Question

Which one of the following functions is monotonically increasing in its domain?

• A. \( f(x) = \log(1+x) - x + \frac{x^2}{2} \)
• B. \( g(x) = 2 \tan^{-1}x - x - 1 \)
• C. \( h(x) = 4\cos x + x \)
• D. \( u(x) = \log(1+x) - \frac{x}{x+1} \)

Hint:

A function \(f(x)\) is monotonically increasing in an interval if \(f'(x) \ge 0\) for all \(x\) in that interval. 1. Determine the domain of the function. 2. Calculate the first derivative \(f'(x)\). 3. Analyze the sign of \(f'(x)\) in the domain.
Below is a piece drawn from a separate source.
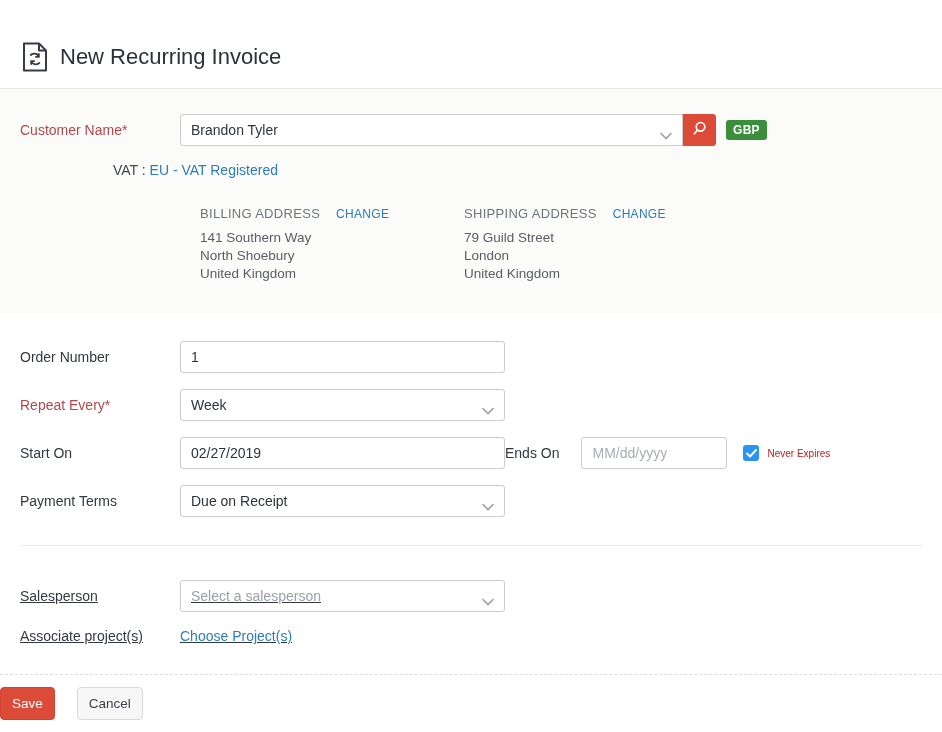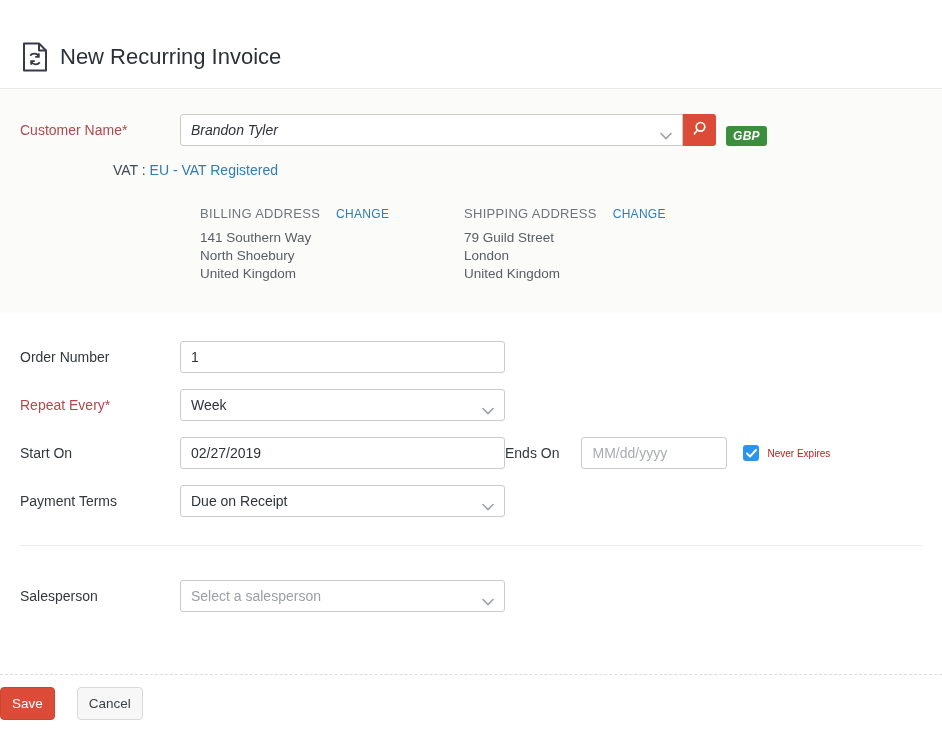"Brandon Tyler" .inline-after { align-items: flex-end -> center; font-style: italic -> none }
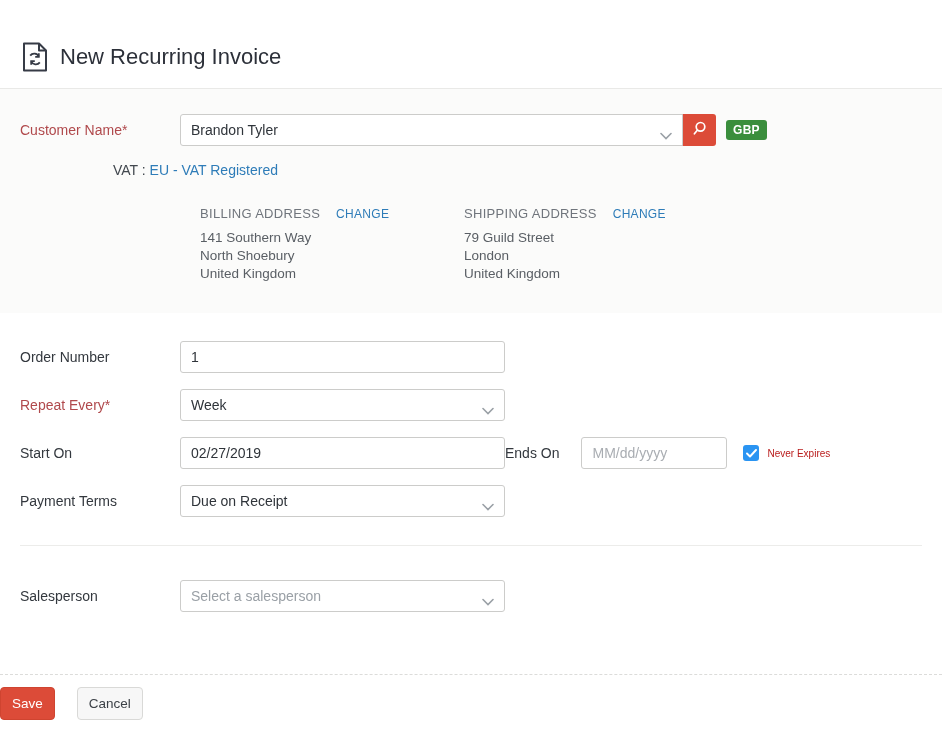"Salesperson" .form-secondary { text-decoration: none -> underline }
Remember derivative rules: \( \frac{d}{dx}\log u = \frac{1}{u}\frac{du}{dx} \), \( \frac{d}{dx}\tan^{-1}u = \frac{1}{1+u^2}\frac{du}{dx} \), \( \frac{d}{dx}\cos u = -\sin u \frac{du}{dx} \).

Answer 1

The Correct Option is A

A function is monotonically increasing if its derivative is non-negative (\( f'(x) \ge 0 \)) in its domain.
The domain for \( \log(1+x) \) is \( 1+x>0 \implies x>-1 \).
% Option (1) \( f(x) = \log(1+x) - x + \frac{x^2}{2} \).
Domain: \( x>-1 \).
\( f'(x) = \frac{1}{1+x} - 1 + \frac{2x}{2} = \frac{1}{1+x} - 1 + x \) \( f'(x) = \frac{1 - (1+x) + x(1+x)}{1+x} = \frac{1-1-x+x+x^2}{1+x} = \frac{x^2}{1+x} \).
For \( x>-1 \), \( 1+x>0 \).
Also \( x^2 \ge 0 \).
So, \( f'(x) = \frac{x^2}{1+x} \ge 0 \) for all \( x>-1 \).
Thus, \(f(x)\) is monotonically increasing in its domain.
% Option (2) \( g(x) = 2 \tan^{-1}x - x - 1 \).
Domain: \( x \in \mathbb{R} \).
\( g'(x) = 2 \cdot \frac{1}{1+x^2} - 1 = \frac{2 - (1+x^2)}{1+x^2} = \frac{1-x^2}{1+x^2} \).
\( g'(x) \ge 0 \implies 1-x^2 \ge 0 \implies x^2 \le 1 \implies -1 \le x \le 1 \).
\(g(x)\) is not increasing for all \(x\) in its domain (e.
g.
, if \(x=2\), \(g'(2) = (1-4)/(1+4) = -3/5<0 \)).
% Option (3) \( h(x) = 4\cos x + x \).
Domain: \( x \in \mathbb{R} \).
\( h'(x) = -4\sin x + 1 \).
If \( h'(x) \ge 0 \), then \( 1 \ge 4\sin x \implies \sin x \le 1/4 \).
This is not true for all \(x\) (e.
g.
, if \(x=\pi/2\), \( \sin x = 1 \), which is not \( \le 1/4 \)).
So \(h(x)\) is not always increasing.
% Option (4) \( u(x) = \log(1+x) - \frac{x}{x+1} \).
Domain: \( x>-1 \).
\( u'(x) = \frac{1}{1+x} - \frac{(x+1)(1) - x(1)}{(x+1)^2} = \frac{1}{1+x} - \frac{x+1-x}{(x+1)^2} = \frac{1}{1+x} - \frac{1}{(x+1)^2} \) \( u'(x) = \frac{(1+x)-1}{(1+x)^2} = \frac{x}{(1+x)^2} \).
For \( u'(x) \ge 0 \), we need \( x \ge 0 \) (since \( (1+x)^2>0 \) for \( x>-1 \)).
\(u(x)\) is increasing for \(x \ge 0\), but decreasing for \( -1<x<0 \).
So not monotonically increasing in its entire domain.
Therefore, only \( f(x) = \log(1+x) - x + \frac{x^2}{2} \) is monotonically increasing in its domain.
This matches option (1).